Last week I wrote about how depression fuels my wanderlust. Today I want to touch on the other side of the coin.
When you travel as much as I do, you are constantly living in extreme scenarios. Just last night I was at a bonfire on the beach until 1am and this morning I was up again at 5am to teach sunrise yoga. You never know what you are going to get thrown into and you generally just go with the flow.
There is very little stability in my life and it is extremely hard for me to maintain meaningful relationships (of any sort) when I refuse to stay in one place.
So while traveling is a major tool for me when it comes to coping with depression, sometimes I wonder how much of my depression was born out of travel in the first place.
When you are constantly changing environments, your identity is always in question. Everywhere you go you are surrounded by new people with different values. We all know how we act different depending on who you are around. This gets heightened when you are around drastically different people every few weeks.
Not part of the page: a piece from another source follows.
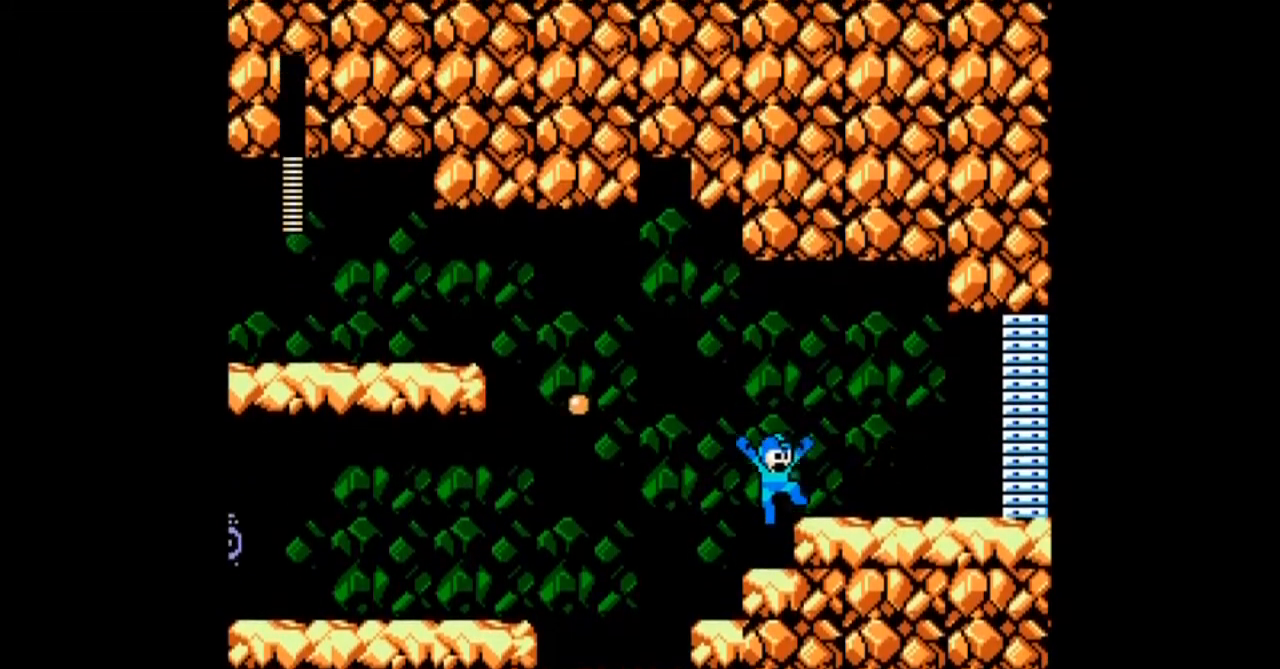
{"buttons": ["DPAD_RIGHT"], "events": [[66, "B", "up"], [200, "B", "down"], [300, "B", "up"]]}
Every time I go somewhere, I learn something about myself. I take those lessons with me to the next place I go. All of this change can be great. It has helped me discover which parts of myself are my true self and which parts are a product of my environment.
But all this change can also cause one hell of an identity crisis. Especially when I go home and everyone expects me to be the person I was before I left.
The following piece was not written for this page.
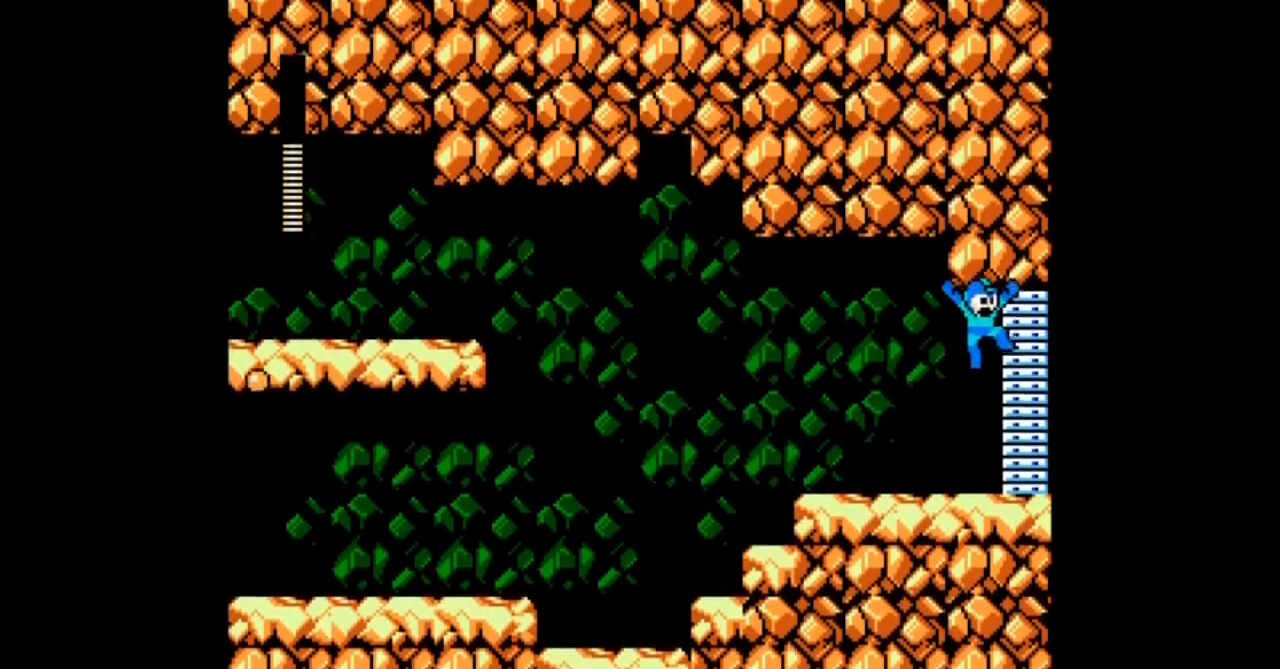
{"buttons": ["DPAD_RIGHT"], "events": [[33, "B", "up"]]}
I don't often end up in my darkest places when I am traveling. All of the newness keeps me distracted and leaves me with little time to think myself to death.
However, when I get home for a trip, I feel the consequences of my insatiable wanderlust in full force. Back in my room, where nothing is different, my own changes become blaringly obvious.
My parents still live in the town I was born in, and I am grateful to have that stable home, but at times that stability can be suffocating. The familiar air feels stagnant after breathing new air every day. The very stability that I appreciate in Danville can feel threatening to my flighty lifestyle.
Every time I come home I take stock: what friends did I lose touch with? What values have I lost or gained? How is Sarah 2016 different than Sarah 2015?
With every trip I grow further away from the little Californian girl I once was. And with every return I feel a lost in my own skin.
Inevitably this back-and-forth game of identity limbo leads to depression, which (as I mentioned last week) leads to more travel. Thus, the cycle continues...
Depression is a tricky game that your brain plays on itself. When you are high, you fell as though you have finally won. You believe you will never be low again. And when you are low, coming out of that place feels impossible and no matter how many times you have been through it, you don't believe you will ever experience the high again.
When I started this series I thought about lying; I thought about saying I have all the answers and travel only does good things for my mental health. But what good does it do to fool myself? And how can I help those who share my experiences if I cannot be honest about those experiences?
Not only do I not have all the answers, but I don't really have any answers at all. I am still figuring things out and mostly making it up as I go along. But if there is anything travel has taught me it is that there is no black and white. There is no good and bad. There is only my life and my attempt to live it as best I can. And, seeming as I too am only human, that attempt is guaranteed to be messy.